Apprendre des données

Chez nous, à l’actuariat, les risques ne sont pas laissés au hasard.

Mara Nägelin, Actuariat, Berne et Aurel Adler, Analyses et données, Zurich

«À la Mobilière, l’actuariat est divisé en trois services: reserving , pricing et statistiques. Dans tous les secteurs de l’entreprise, les risques sont évalués à l’aide de méthodes et de modèles issus des mathématiques, de la théorie des probabilités et des statistiques mathématiques.

Le premier projet que j’ai choisi est l’analyse du risque d’inflation dans le calcul des réserves. Sur la base d’informations que j’ai recueillies, j’ai mis en place un modèle mathématique pour évaluer l’effet de différents scénarios d’inflation. Je peux déterminer moi-même la méthodologie et la démarche. Le fait de savoir que mes calculs sont précieux pour la Mobilière me motive à donner toujours le meilleur de moi-même. Mon deuxième projet s’inscrit dans le cadre de la coopération avec l’alliance Eurapco, qui regroupe des compagnies d’assurances européennes de premier plan opérant sur une base coopérative. Je souhaite améliorer les processus classiques de calcul des réserves à l’aide de nouvelles découvertes issues de la science des données et du machine learning. Dans ce projet, je travaille non seulement avec des équipes internationales, mais aussi avec Aurel et ses collègues, parce qu’ils sont nos experts en matière de données.»

Nous ne perdons pas notre sang-froid, même lorsque nous avons affaire à des tableaux Excel de 300 colonnes.

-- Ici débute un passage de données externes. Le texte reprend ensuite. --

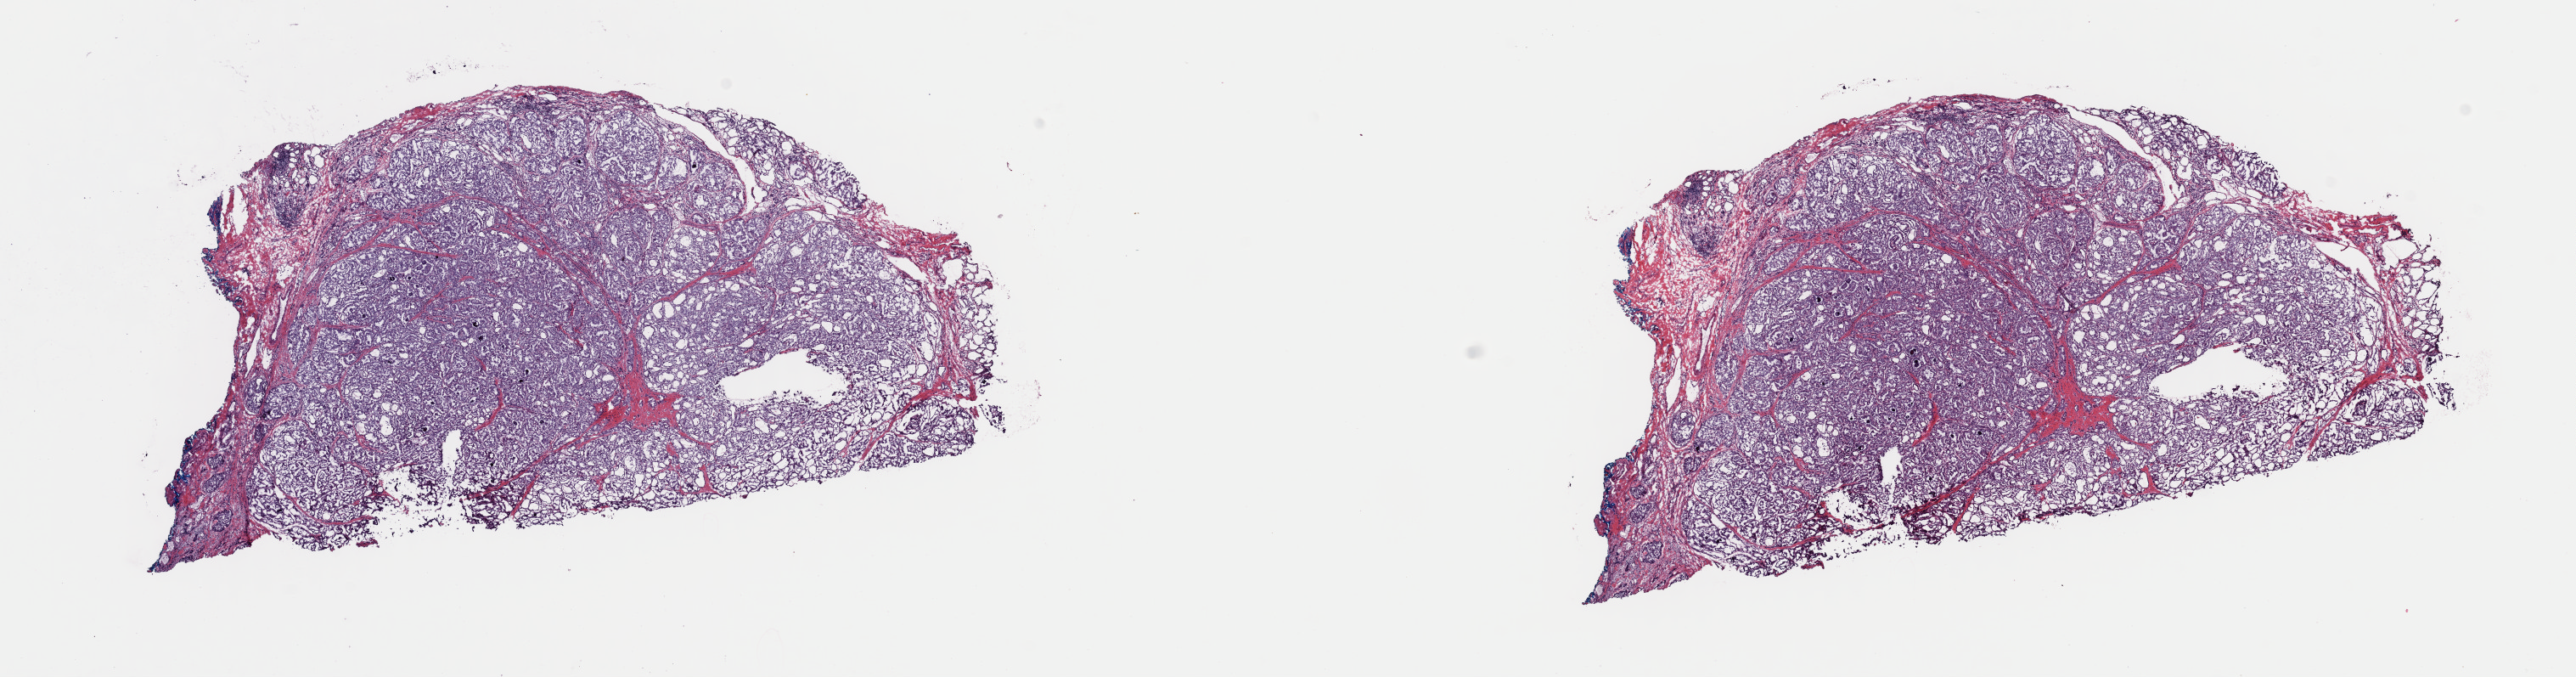
Digitized H&E tissue section (whole slide) — whole scanned area (about 24.0 x 6.3 mm, from a 40x scan) shown as a low-resolution overview, frozen section from the top of the tissue portion, sample: primary tumour, thyroid. Female, age 15 years at initial diagnosis. Slide review estimates, as recorded: tumour cells 80%, tumour nuclei 95%, normal cells 5%, stromal cells 15%, necrosis 0%. Infiltration values recorded for this section: lymphocyte infiltration 1%, monocyte infiltration 1%, neutrophil infiltration 0%.
Laterality: right. Lymph nodes positive (case pathology): 5 of 49 examined. TNM: T1b N1b M0. Histologic diagnosis: Papillary adenocarcinoma, NOS (thyroid gland). AJCC pathologic stage: I (7th edition).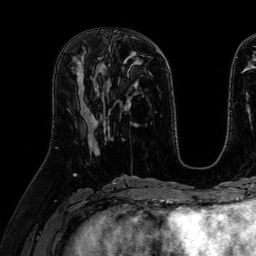
Breast MRI (dynamic contrast-enhanced), one axial slice. Slice 26 of 64 in the series (ordered by position). Cropped to one breast. Dynamic contrast-enhanced series, time point 2 of 7 at this slice position (early post-contrast). 1.5 T. TE 2.6 ms, TR 5.2 ms. 2.5 mm slice thickness. 256 × 256 image matrix, field of view 230 × 230 mm. Female patient.
Outlined on this slice (semi-automatic segmentation, software-assisted and operator-edited):
- enhancing-tissue mask used for the functional tumour volume (all voxels passing the contrast-enhancement thresholds inside the analysis volume; usually the tumour): bounding box (x1, y1, x2, y2) in pixels: (78, 69, 109, 147)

«Au département Analyses et données, nous voulons, en résumé, acquérir des informations à partir des données et les utiliser intelligemment. Nous utilisons diverses sources de données, que nous analysons pour améliorer les processus, pour agréger et transmettre les informations ou pour mettre en place des systèmes de recommandation. Pour les restaurants, par exemple, les conseillers en assurances devaient jusqu’ici remplir une feuille d’inventaire complexe afin de déterminer la somme d’assurance. Grâce au machine learning, entre autres, je devrais pouvoir identifier les principaux facteurs clés dont dépend la somme d’assurance. Ainsi, à l’avenir, seules quelques informations seront nécessaires pour estimer la somme d’assurance. Bien entendu, cela simplifierait grandement l’ensemble du processus d’estimation.

Je travaille sur un projet de tarification et je vois Mara régulièrement. Nous sommes sur la même longueur d’ondes et partageons le même état d’esprit: nous avons tous les deux une formation en mathématiques, nous connaissons la programmation et nous avons les capacités d’analyse nécessaires pour ces tâches.»